Posters hung in the hallways and the library was lined with new, brightly-colored books. The Scholastic Book Fair visited my elementary school once every year. Among the chapter books I loved to read and stickers I would bring home for my little sister, I always wanted to purchase another diary. Over ten years later, I can still hardly resist purchasing stationary or some journal when I visit the bookstore.
I cannot tell you how grateful I am for the hundreds of diaries and notebooks I filled as a child. As I flip pages, I witness my own personal and intellectual growth. I can pinpoint the years I switched from cursive to manuscript and back again. I read about things I learned in my third grade classroom and memories with my childhood best friends. The gaps that pictures do not cover are filled by my written accounts. Moreover, keeping a diary at a young age implemented a love of writing that has lasted for years.
In our digital world, the importance of written work seems to be diminishing. Do not get me wrong, I love my laptop. I save nearly all of my homework assignments, papers, and presentations on a computer. In the laboratory environment, I witnessed the repercussions of someone not keeping digital copies of their data and protocols. If you prefer working completely digitally, do whatever is best for you. Technology is incredible, but I think it is important to recognize that there is something so special about keeping a physical laboratory manual. There is something so special about writing a rough draft on lined paper. There is something so special about the little leather journal that sits in my purse and follows me wherever I go.
1. Journals are very helpful when it comes to organizing your thoughts.
People say that sometimes, things are better left unsaid. That does not mean that these unspoken things are better left unwritten. In fact, I find it comforting to write out my thoughts and see them on paper. There are times when I write about a lovely day. These pages in my journal are beautiful. Other times, I write about bad days or sad thoughts. These pages are beautiful for different reasons.
If life seems to be messy, writing helps to clear the skies and establish order.
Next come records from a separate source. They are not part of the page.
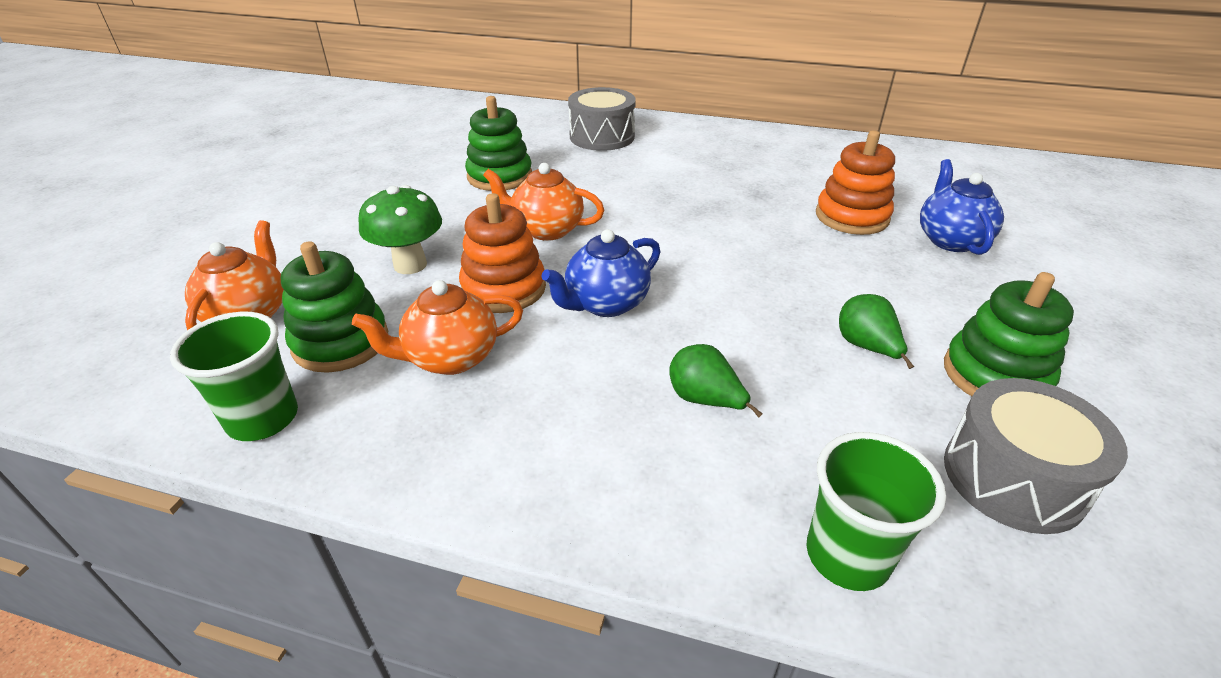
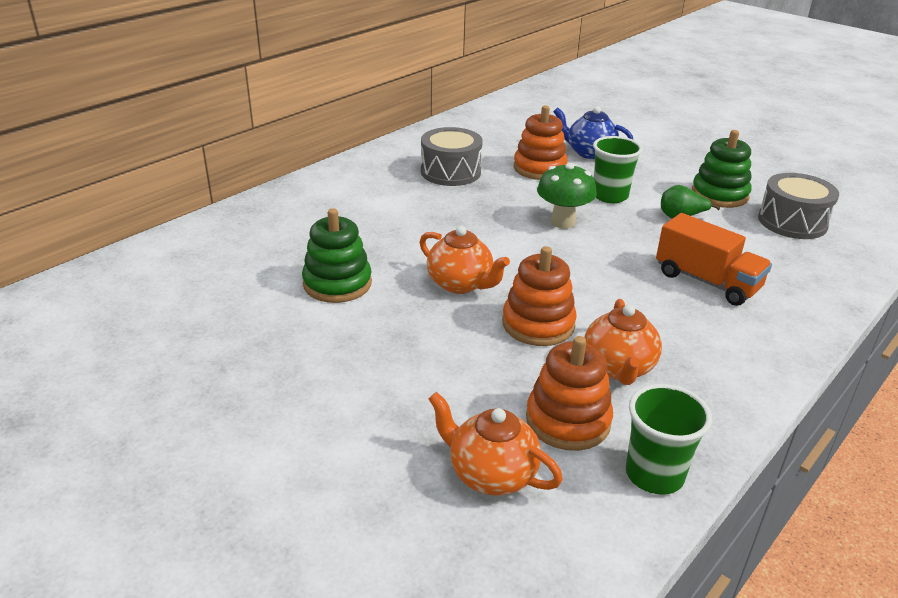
camera: 65 degrees left, 5 degrees down
green stacking toy [281,241,388,373] -> orange stacking toy [526,336,613,451]
green mushroom [358,185,442,274] -> green mushroom moved to [537,163,597,229]
orange teapot [483,163,604,241] -> orange teapot turned 90 degrees counterclockwise [420,226,510,294]
blue teapot [541,229,661,317] -> none
grey drum [568,87,636,151] -> grey drum moved to [421,127,483,186]
green pear [669,344,762,418] -> orange truck [656,213,772,306]
green cup [807,432,946,591] -> green cup moved to [593,136,643,203]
In other words, when your mind is overwhelmed, it is better to release these stresses onto paper to lift them from your mind and your heart.
2. Journaling helps to organize your day.
I swear by written to-do lists. I am always writing my commitments down as they come. When I complete them, it feels so rewarding to physically check-mark boxes and cross things off. Written lists are also beneficial because they help to visualize the amount of work you have. On a bad day, it always seems like there is more work to do. Instead of having these clouds of commitments floating through your head, try writing things down! You might realize that you have much more time than you previously thought.
3. Journals are a safe place.
Journals are a safe place to keep your deepest secrets. At a young age, diaries hidden under pillows were not uncommon. As life goes on, old notebooks are stuffed in boxes or placed on bookshelves. Even so, there is no age limit for having a journal. Anyone can confess their fears, doubts, and worries to their journal without the chance of punishment or judgement.
4. You can channel your artistic side.
Journals are happy to have their pages filled by anything: poems, drawings, and even notes from that healthcare seminar you attended on campus. The best part is your journal will not judge you for coloring outside the lines and will not laugh if your drawings are not good enough to be hung in a gallery.
You can draw borders around lists or flowers in the margin, but you do not have to! The internet is filled with images of "artsy" journals, but that does not exclude the world's non-artists from the fun. Having a plain, black and white journal is just as lovely.
5. Keeping a journal is good for your mental health.
A part of managing mental health is finding a healthy outlet to express thoughts and emotions. Journals might not work for everyone; however, journals might act as a tool for coping with depression, relieving stress, and managing anxiety.
6. Years from now, you can look back and remember.
Unlike a history textbook, your journal becomes your own personal account of what is going on in the world around you. In the future, you can look back at all of the things that made you happy, reflect on your proudest achievements, and remind yourself of the memories that shaped you into the person you are.